The Burnaby Mountain Gondola would provide service between SkyTrain and Burnaby Mountain for the 25,000 daily trips made by SFU students, staff, faculty, and residents. Gondola cabins would depart every minute, carrying more people up the mountain per hour than current bus services and in about half the time. 

Route two would have been Production Way - University Station, also to the SFU bus exchange but with an angle station located east of the bend in Gaglardi Way. Route three saw the option of Lake City Way Station suggested (with an angle station located on the eastern side of Centennial Way and Burnaby Mountain Parkway) to south of South Campus Way. 

TransLink’s concept designs for the route anticipate only five towers along the entire route, with no towers in the Forest Grove neighbourhood.
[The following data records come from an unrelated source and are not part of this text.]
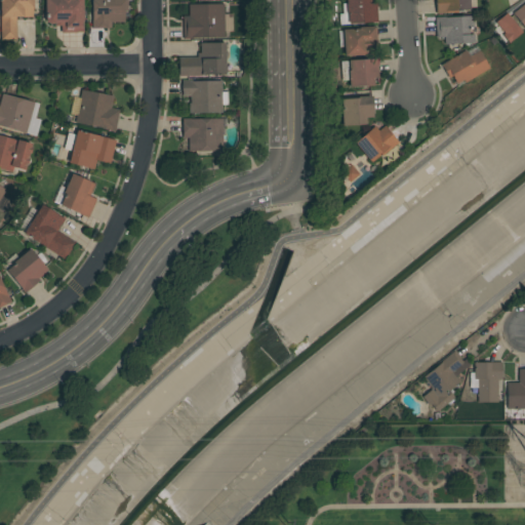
[(33,0),(34,17),(22,17),(22,16),(16,17),(16,40),(1,40),(0,15),(0,6),(1,6),(1,0),(33,0)]
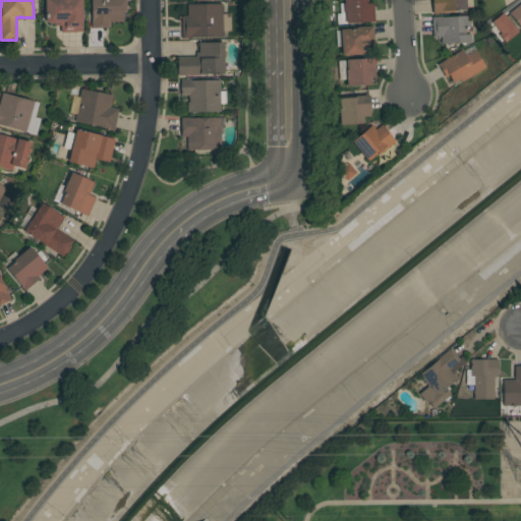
[(80,0),(80,29),(81,29),(81,34),(60,34),(60,25),(47,25),(47,0),(80,0)]
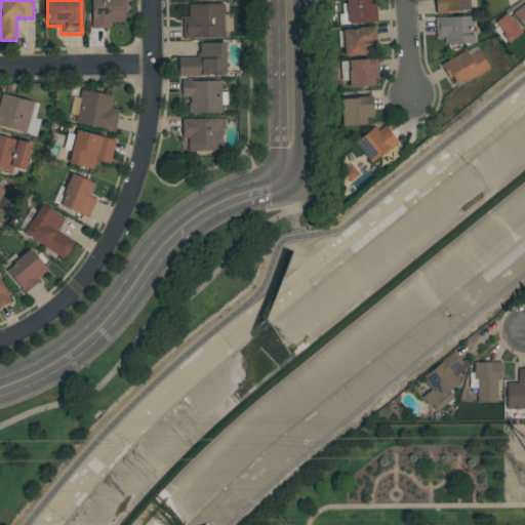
[(124,0),(124,23),(111,23),(111,28),(92,29),(91,21),(92,21),(92,0),(124,0)]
Many Forest Grove residents have expressed opposition to the project due to such concerns as noise and a loss of privacy.

According to a previous City of Burnaby report, Forest Grove residents have expressed concerns about the following specific aspects of the project: 

  • Noise, privacy, visual presence, property impacts and compensation
  • System safety and objects falling from cabins
  • Environmental impacts including trees, streams and land
  • Exploring alternative transit solutions, including battery electric buses

"TransLink recognizes that many people in Forest Grove still have concerns about the project," the report states. 

"Some of these cannot be fully resolved until the project is at a more advanced stage of design, and funded. That is not possible at this time because it is currently a planning exercise; not a funded capital project." 

TransLink has previously said it would compensate the two multi-family properties that are beneath route one for passage over their lands and the gondola will not exceed background noise levels in Forest Grove.